(EXERCISE BRIEF) Write out the listing below without alteration, omitting its pictures.

(DATA LISTING)
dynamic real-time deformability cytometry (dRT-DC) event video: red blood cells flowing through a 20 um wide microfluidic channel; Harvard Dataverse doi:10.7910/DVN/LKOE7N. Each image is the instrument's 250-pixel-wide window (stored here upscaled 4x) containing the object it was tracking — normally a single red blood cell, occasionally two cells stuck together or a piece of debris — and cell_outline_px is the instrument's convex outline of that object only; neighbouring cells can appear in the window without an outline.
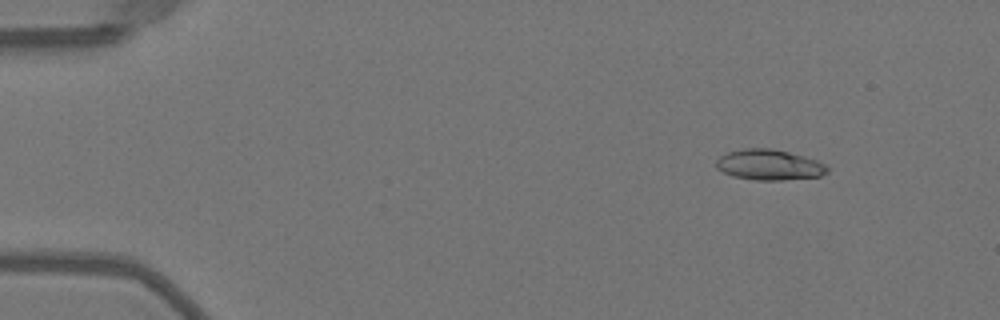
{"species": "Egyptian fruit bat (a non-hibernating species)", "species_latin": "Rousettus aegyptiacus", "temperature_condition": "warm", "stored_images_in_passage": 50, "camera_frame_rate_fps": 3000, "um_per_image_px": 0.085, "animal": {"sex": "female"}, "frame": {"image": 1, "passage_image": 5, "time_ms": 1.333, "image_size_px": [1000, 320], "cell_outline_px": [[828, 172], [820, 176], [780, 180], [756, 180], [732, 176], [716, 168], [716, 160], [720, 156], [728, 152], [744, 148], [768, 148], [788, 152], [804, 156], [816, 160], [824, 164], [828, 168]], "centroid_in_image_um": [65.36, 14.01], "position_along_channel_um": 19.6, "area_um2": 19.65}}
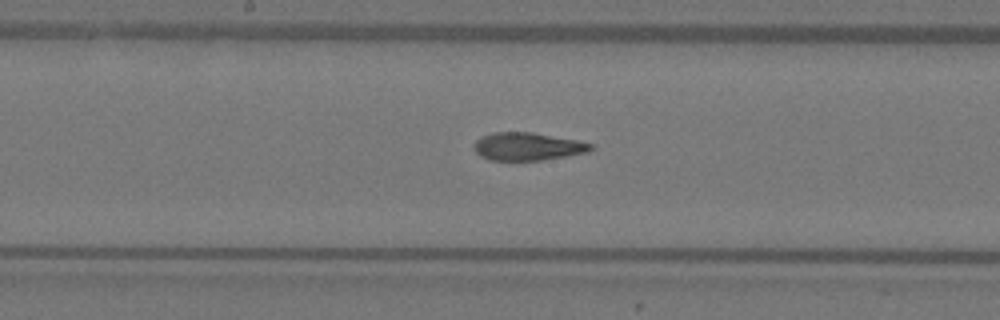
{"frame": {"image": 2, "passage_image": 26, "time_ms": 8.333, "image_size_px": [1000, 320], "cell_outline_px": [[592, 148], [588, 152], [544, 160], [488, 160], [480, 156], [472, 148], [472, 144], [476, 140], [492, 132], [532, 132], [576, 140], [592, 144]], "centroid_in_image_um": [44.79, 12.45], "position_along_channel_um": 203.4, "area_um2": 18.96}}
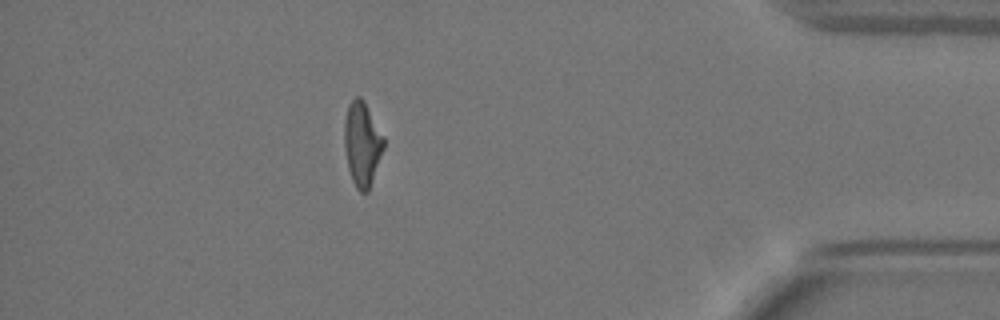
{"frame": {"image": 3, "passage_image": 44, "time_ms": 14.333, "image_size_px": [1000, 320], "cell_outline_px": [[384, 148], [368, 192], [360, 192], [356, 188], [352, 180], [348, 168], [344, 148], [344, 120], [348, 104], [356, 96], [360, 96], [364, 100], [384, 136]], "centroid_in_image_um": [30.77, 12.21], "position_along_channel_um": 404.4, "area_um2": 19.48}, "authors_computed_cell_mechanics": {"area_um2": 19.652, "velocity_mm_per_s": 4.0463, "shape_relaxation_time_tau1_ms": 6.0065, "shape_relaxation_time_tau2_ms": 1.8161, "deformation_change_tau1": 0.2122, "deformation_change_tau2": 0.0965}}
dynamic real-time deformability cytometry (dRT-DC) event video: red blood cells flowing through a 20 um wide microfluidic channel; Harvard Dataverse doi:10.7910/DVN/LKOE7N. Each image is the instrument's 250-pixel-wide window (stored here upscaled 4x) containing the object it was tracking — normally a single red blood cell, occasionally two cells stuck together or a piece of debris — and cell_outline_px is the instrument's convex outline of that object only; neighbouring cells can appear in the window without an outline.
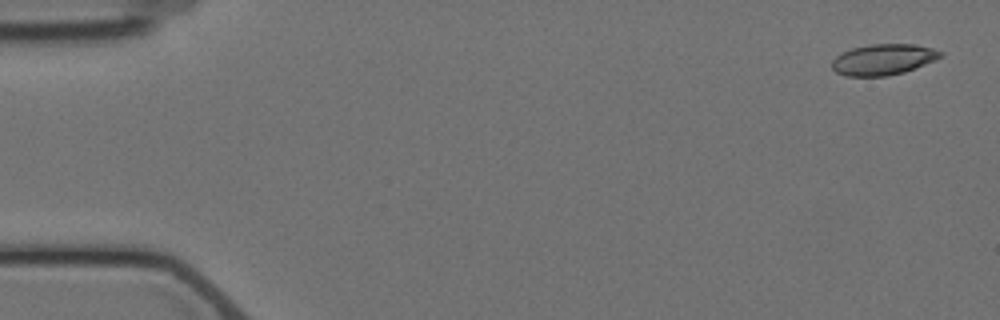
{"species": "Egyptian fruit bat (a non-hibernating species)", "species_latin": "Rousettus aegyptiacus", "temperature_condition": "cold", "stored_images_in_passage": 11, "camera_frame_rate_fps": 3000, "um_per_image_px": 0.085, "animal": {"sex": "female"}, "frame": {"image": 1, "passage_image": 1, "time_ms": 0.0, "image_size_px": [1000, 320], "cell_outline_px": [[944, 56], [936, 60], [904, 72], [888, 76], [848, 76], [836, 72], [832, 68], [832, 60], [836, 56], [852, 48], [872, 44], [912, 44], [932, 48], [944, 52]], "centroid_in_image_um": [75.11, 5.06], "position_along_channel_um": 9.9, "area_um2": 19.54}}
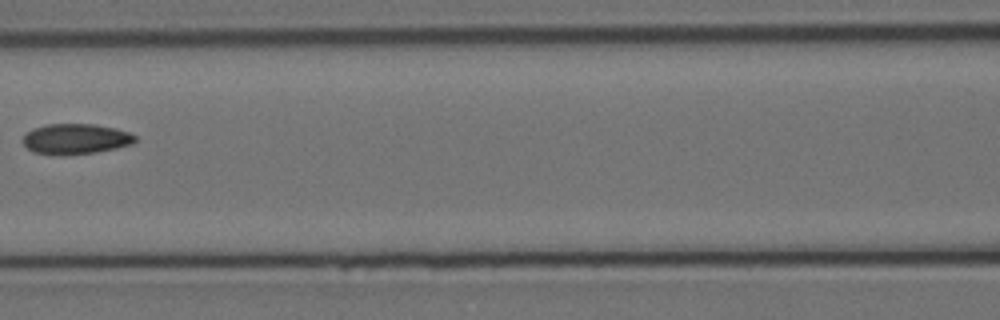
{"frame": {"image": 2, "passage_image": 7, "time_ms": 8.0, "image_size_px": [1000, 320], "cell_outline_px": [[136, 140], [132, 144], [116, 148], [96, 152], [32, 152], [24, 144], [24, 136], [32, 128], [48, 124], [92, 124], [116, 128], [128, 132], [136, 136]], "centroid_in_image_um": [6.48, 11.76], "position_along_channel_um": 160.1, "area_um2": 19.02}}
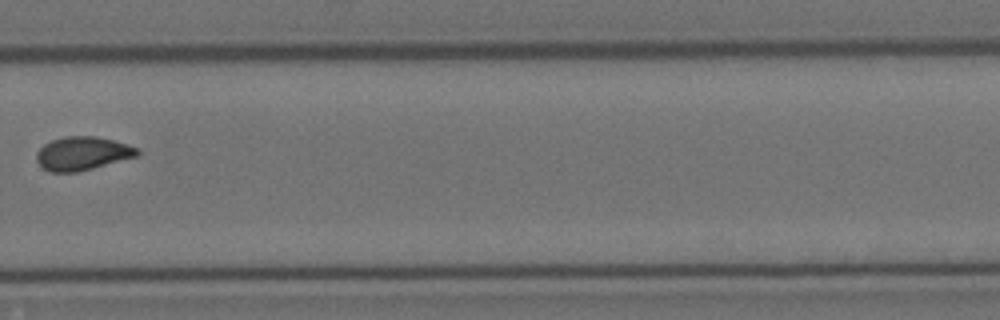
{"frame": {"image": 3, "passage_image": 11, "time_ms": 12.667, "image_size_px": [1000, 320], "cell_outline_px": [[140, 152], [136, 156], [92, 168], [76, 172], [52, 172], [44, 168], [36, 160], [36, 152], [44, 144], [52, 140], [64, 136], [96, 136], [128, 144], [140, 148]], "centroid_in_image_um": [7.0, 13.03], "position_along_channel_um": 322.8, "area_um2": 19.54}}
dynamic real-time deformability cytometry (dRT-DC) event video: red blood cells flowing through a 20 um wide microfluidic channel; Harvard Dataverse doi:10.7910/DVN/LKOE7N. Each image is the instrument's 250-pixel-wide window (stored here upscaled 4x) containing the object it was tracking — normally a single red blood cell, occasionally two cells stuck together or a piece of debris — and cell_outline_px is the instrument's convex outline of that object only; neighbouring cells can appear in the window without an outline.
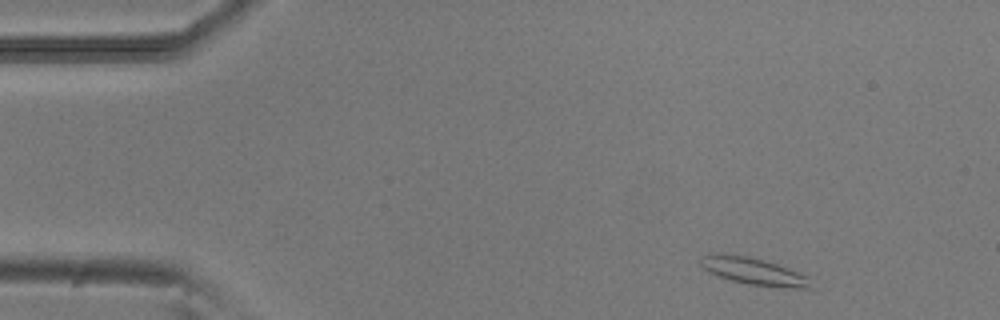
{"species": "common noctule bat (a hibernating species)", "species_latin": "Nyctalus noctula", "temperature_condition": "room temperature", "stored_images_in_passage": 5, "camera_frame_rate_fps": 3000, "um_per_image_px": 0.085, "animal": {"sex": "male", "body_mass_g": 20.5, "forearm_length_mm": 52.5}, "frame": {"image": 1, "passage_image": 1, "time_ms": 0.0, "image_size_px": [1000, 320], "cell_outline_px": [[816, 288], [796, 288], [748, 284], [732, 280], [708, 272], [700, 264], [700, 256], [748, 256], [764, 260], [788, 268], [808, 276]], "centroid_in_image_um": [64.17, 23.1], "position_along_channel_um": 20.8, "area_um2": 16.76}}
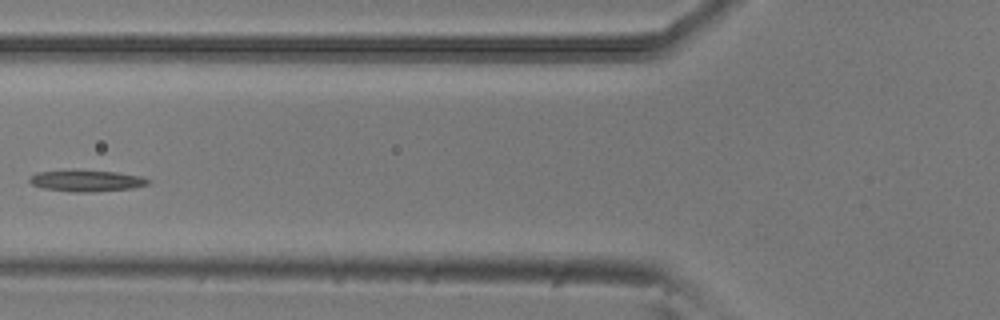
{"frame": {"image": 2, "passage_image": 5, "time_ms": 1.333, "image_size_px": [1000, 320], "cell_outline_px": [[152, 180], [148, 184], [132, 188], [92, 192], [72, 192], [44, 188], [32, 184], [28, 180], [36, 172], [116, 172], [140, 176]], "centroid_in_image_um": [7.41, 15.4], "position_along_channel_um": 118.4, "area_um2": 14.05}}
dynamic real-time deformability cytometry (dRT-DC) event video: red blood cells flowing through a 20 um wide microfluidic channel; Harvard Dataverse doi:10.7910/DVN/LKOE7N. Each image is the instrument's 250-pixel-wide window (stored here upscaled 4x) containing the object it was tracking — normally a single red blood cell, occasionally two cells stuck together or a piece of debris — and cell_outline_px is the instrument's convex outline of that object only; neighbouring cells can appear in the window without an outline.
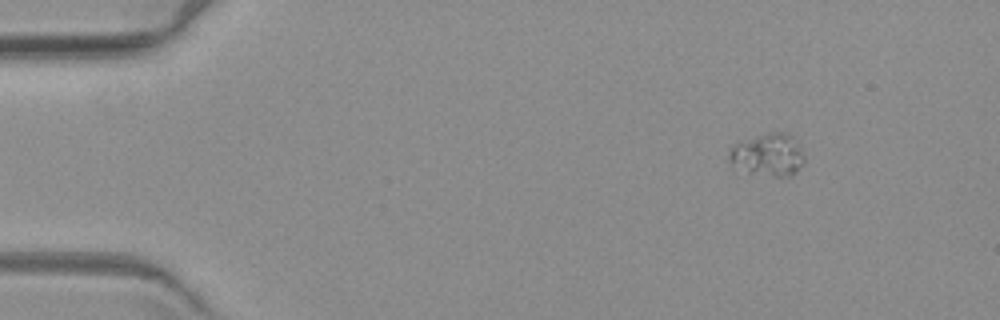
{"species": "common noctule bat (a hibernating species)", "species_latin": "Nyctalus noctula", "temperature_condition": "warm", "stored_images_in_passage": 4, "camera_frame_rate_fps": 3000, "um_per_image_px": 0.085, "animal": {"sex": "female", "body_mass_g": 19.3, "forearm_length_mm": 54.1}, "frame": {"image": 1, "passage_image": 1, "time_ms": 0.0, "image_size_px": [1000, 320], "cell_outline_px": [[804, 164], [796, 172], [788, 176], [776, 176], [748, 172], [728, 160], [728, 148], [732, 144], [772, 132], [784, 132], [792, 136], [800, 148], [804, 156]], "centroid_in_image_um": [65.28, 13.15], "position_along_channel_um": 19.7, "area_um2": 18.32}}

(TASK RESULT)
dynamic real-time deformability cytometry (dRT-DC) event video: red blood cells flowing through a 20 um wide microfluidic channel; Harvard Dataverse doi:10.7910/DVN/LKOE7N. Each image is the instrument's 250-pixel-wide window (stored here upscaled 4x) containing the object it was tracking — normally a single red blood cell, occasionally two cells stuck together or a piece of debris — and cell_outline_px is the instrument's convex outline of that object only; neighbouring cells can appear in the window without an outline.
{"species": "Egyptian fruit bat (a non-hibernating species)", "species_latin": "Rousettus aegyptiacus", "temperature_condition": "warm", "stored_images_in_passage": 50, "camera_frame_rate_fps": 3000, "um_per_image_px": 0.085, "animal": {"sex": "female"}, "frame": {"image": 1, "passage_image": 5, "time_ms": 1.333, "image_size_px": [1000, 320], "cell_outline_px": [[828, 172], [820, 176], [780, 180], [756, 180], [732, 176], [716, 168], [716, 160], [720, 156], [728, 152], [744, 148], [768, 148], [788, 152], [804, 156], [816, 160], [824, 164], [828, 168]], "centroid_in_image_um": [65.36, 14.01], "position_along_channel_um": 19.6, "area_um2": 19.65}}
{"frame": {"image": 2, "passage_image": 26, "time_ms": 8.333, "image_size_px": [1000, 320], "cell_outline_px": [[592, 148], [588, 152], [544, 160], [488, 160], [480, 156], [472, 148], [472, 144], [476, 140], [492, 132], [532, 132], [576, 140], [592, 144]], "centroid_in_image_um": [44.79, 12.45], "position_along_channel_um": 203.4, "area_um2": 18.96}}
{"frame": {"image": 3, "passage_image": 44, "time_ms": 14.333, "image_size_px": [1000, 320], "cell_outline_px": [[384, 148], [368, 192], [360, 192], [356, 188], [352, 180], [348, 168], [344, 148], [344, 120], [348, 104], [356, 96], [360, 96], [364, 100], [384, 136]], "centroid_in_image_um": [30.77, 12.21], "position_along_channel_um": 404.4, "area_um2": 19.48}, "authors_computed_cell_mechanics": {"area_um2": 19.652, "velocity_mm_per_s": 4.0463, "shape_relaxation_time_tau1_ms": 6.0065, "shape_relaxation_time_tau2_ms": 1.8161, "deformation_change_tau1": 0.2122, "deformation_change_tau2": 0.0965}}
dynamic real-time deformability cytometry (dRT-DC) event video: red blood cells flowing through a 20 um wide microfluidic channel; Harvard Dataverse doi:10.7910/DVN/LKOE7N. Each image is the instrument's 250-pixel-wide window (stored here upscaled 4x) containing the object it was tracking — normally a single red blood cell, occasionally two cells stuck together or a piece of debris — and cell_outline_px is the instrument's convex outline of that object only; neighbouring cells can appear in the window without an outline.
{"species": "Egyptian fruit bat (a non-hibernating species)", "species_latin": "Rousettus aegyptiacus", "temperature_condition": "cold", "stored_images_in_passage": 11, "camera_frame_rate_fps": 3000, "um_per_image_px": 0.085, "animal": {"sex": "female"}, "frame": {"image": 1, "passage_image": 1, "time_ms": 0.0, "image_size_px": [1000, 320], "cell_outline_px": [[944, 56], [936, 60], [904, 72], [888, 76], [848, 76], [836, 72], [832, 68], [832, 60], [836, 56], [852, 48], [872, 44], [912, 44], [932, 48], [944, 52]], "centroid_in_image_um": [75.11, 5.06], "position_along_channel_um": 9.9, "area_um2": 19.54}}
{"frame": {"image": 2, "passage_image": 7, "time_ms": 8.0, "image_size_px": [1000, 320], "cell_outline_px": [[136, 140], [132, 144], [116, 148], [96, 152], [32, 152], [24, 144], [24, 136], [32, 128], [48, 124], [92, 124], [116, 128], [128, 132], [136, 136]], "centroid_in_image_um": [6.48, 11.76], "position_along_channel_um": 160.1, "area_um2": 19.02}}
{"frame": {"image": 3, "passage_image": 11, "time_ms": 12.667, "image_size_px": [1000, 320], "cell_outline_px": [[140, 152], [136, 156], [92, 168], [76, 172], [52, 172], [44, 168], [36, 160], [36, 152], [44, 144], [52, 140], [64, 136], [96, 136], [128, 144], [140, 148]], "centroid_in_image_um": [7.0, 13.03], "position_along_channel_um": 322.8, "area_um2": 19.54}}
dynamic real-time deformability cytometry (dRT-DC) event video: red blood cells flowing through a 20 um wide microfluidic channel; Harvard Dataverse doi:10.7910/DVN/LKOE7N. Each image is the instrument's 250-pixel-wide window (stored here upscaled 4x) containing the object it was tracking — normally a single red blood cell, occasionally two cells stuck together or a piece of debris — and cell_outline_px is the instrument's convex outline of that object only; neighbouring cells can appear in the window without an outline.
{"species": "common noctule bat (a hibernating species)", "species_latin": "Nyctalus noctula", "temperature_condition": "room temperature", "stored_images_in_passage": 5, "camera_frame_rate_fps": 3000, "um_per_image_px": 0.085, "animal": {"sex": "male", "body_mass_g": 20.5, "forearm_length_mm": 52.5}, "frame": {"image": 1, "passage_image": 1, "time_ms": 0.0, "image_size_px": [1000, 320], "cell_outline_px": [[816, 288], [796, 288], [748, 284], [732, 280], [708, 272], [700, 264], [700, 256], [748, 256], [764, 260], [788, 268], [808, 276]], "centroid_in_image_um": [64.17, 23.1], "position_along_channel_um": 20.8, "area_um2": 16.76}}
{"frame": {"image": 2, "passage_image": 5, "time_ms": 1.333, "image_size_px": [1000, 320], "cell_outline_px": [[152, 180], [148, 184], [132, 188], [92, 192], [72, 192], [44, 188], [32, 184], [28, 180], [36, 172], [116, 172], [140, 176]], "centroid_in_image_um": [7.41, 15.4], "position_along_channel_um": 118.4, "area_um2": 14.05}}
dynamic real-time deformability cytometry (dRT-DC) event video: red blood cells flowing through a 20 um wide microfluidic channel; Harvard Dataverse doi:10.7910/DVN/LKOE7N. Each image is the instrument's 250-pixel-wide window (stored here upscaled 4x) containing the object it was tracking — normally a single red blood cell, occasionally two cells stuck together or a piece of debris — and cell_outline_px is the instrument's convex outline of that object only; neighbouring cells can appear in the window without an outline.
{"species": "common noctule bat (a hibernating species)", "species_latin": "Nyctalus noctula", "temperature_condition": "warm", "stored_images_in_passage": 4, "camera_frame_rate_fps": 3000, "um_per_image_px": 0.085, "animal": {"sex": "female", "body_mass_g": 19.3, "forearm_length_mm": 54.1}, "frame": {"image": 1, "passage_image": 1, "time_ms": 0.0, "image_size_px": [1000, 320], "cell_outline_px": [[804, 164], [796, 172], [788, 176], [776, 176], [748, 172], [728, 160], [728, 148], [732, 144], [772, 132], [784, 132], [792, 136], [800, 148], [804, 156]], "centroid_in_image_um": [65.28, 13.15], "position_along_channel_um": 19.7, "area_um2": 18.32}}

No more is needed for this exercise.